THE INPUT:

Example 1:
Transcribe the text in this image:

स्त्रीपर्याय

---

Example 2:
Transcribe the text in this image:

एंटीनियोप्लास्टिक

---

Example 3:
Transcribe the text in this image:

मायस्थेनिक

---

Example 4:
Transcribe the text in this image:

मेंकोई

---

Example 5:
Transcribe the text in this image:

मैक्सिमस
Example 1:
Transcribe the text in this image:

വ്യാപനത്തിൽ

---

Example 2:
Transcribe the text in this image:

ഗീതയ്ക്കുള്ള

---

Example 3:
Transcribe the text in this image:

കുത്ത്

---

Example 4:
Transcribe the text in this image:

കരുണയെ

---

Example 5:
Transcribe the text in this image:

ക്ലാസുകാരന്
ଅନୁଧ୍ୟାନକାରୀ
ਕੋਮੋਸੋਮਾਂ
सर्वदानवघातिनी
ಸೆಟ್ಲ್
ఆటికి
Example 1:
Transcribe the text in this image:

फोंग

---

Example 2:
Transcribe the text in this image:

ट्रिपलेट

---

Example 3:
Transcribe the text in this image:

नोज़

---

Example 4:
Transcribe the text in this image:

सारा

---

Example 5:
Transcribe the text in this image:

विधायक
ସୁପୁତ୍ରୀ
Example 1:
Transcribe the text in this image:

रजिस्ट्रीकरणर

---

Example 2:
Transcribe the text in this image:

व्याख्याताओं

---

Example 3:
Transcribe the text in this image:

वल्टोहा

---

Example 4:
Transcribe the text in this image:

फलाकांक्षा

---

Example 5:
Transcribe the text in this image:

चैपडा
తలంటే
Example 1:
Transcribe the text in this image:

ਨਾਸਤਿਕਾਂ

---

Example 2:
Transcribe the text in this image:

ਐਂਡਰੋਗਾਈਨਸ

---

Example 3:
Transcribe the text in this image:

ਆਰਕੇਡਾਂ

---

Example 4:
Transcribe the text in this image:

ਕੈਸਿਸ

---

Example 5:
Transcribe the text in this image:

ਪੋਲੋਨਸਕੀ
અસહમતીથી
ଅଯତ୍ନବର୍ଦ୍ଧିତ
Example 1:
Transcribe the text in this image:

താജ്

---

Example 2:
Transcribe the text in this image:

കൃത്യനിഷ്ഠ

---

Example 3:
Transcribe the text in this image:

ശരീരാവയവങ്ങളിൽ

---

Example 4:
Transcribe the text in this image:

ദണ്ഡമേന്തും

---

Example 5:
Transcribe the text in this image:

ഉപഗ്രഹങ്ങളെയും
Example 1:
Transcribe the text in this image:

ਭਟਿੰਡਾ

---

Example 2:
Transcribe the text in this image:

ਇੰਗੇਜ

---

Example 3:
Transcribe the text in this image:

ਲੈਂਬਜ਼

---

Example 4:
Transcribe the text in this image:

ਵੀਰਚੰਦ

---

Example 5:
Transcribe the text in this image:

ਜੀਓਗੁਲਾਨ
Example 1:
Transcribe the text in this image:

EXERCISE AIM: Copy every line of the material, please, keeping it exactly the same.

OUTPUT FOR THIS EXERCISE:
Example 1:
Transcribe the text in this image:

स्त्रीपर्याय

---

Example 2:
Transcribe the text in this image:

एंटीनियोप्लास्टिक

---

Example 3:
Transcribe the text in this image:

मायस्थेनिक

---

Example 4:
Transcribe the text in this image:

मेंकोई

---

Example 5:
Transcribe the text in this image:

मैक्सिमस
Example 1:
Transcribe the text in this image:

വ്യാപനത്തിൽ

---

Example 2:
Transcribe the text in this image:

ഗീതയ്ക്കുള്ള

---

Example 3:
Transcribe the text in this image:

കുത്ത്

---

Example 4:
Transcribe the text in this image:

കരുണയെ

---

Example 5:
Transcribe the text in this image:

ക്ലാസുകാരന്
ଅନୁଧ୍ୟାନକାରୀ
ਕੋਮੋਸੋਮਾਂ
सर्वदानवघातिनी
ಸೆಟ್ಲ್
ఆటికి
Example 1:
Transcribe the text in this image:

फोंग

---

Example 2:
Transcribe the text in this image:

ट्रिपलेट

---

Example 3:
Transcribe the text in this image:

नोज़

---

Example 4:
Transcribe the text in this image:

सारा

---

Example 5:
Transcribe the text in this image:

विधायक
ସୁପୁତ୍ରୀ
Example 1:
Transcribe the text in this image:

रजिस्ट्रीकरणर

---

Example 2:
Transcribe the text in this image:

व्याख्याताओं

---

Example 3:
Transcribe the text in this image:

वल्टोहा

---

Example 4:
Transcribe the text in this image:

फलाकांक्षा

---

Example 5:
Transcribe the text in this image:

चैपडा
తలంటే
Example 1:
Transcribe the text in this image:

ਨਾਸਤਿਕਾਂ

---

Example 2:
Transcribe the text in this image:

ਐਂਡਰੋਗਾਈਨਸ

---

Example 3:
Transcribe the text in this image:

ਆਰਕੇਡਾਂ

---

Example 4:
Transcribe the text in this image:

ਕੈਸਿਸ

---

Example 5:
Transcribe the text in this image:

ਪੋਲੋਨਸਕੀ
અસહમતીથી
ଅଯତ୍ନବର୍ଦ୍ଧିତ
Example 1:
Transcribe the text in this image:

താജ്

---

Example 2:
Transcribe the text in this image:

കൃത്യനിഷ്ഠ

---

Example 3:
Transcribe the text in this image:

ശരീരാവയവങ്ങളിൽ

---

Example 4:
Transcribe the text in this image:

ദണ്ഡമേന്തും

---

Example 5:
Transcribe the text in this image:

ഉപഗ്രഹങ്ങളെയും
Example 1:
Transcribe the text in this image:

ਭਟਿੰਡਾ

---

Example 2:
Transcribe the text in this image:

ਇੰਗੇਜ

---

Example 3:
Transcribe the text in this image:

ਲੈਂਬਜ਼

---

Example 4:
Transcribe the text in this image:

ਵੀਰਚੰਦ

---

Example 5:
Transcribe the text in this image:

ਜੀਓਗੁਲਾਨ
Example 1:
Transcribe the text in this image:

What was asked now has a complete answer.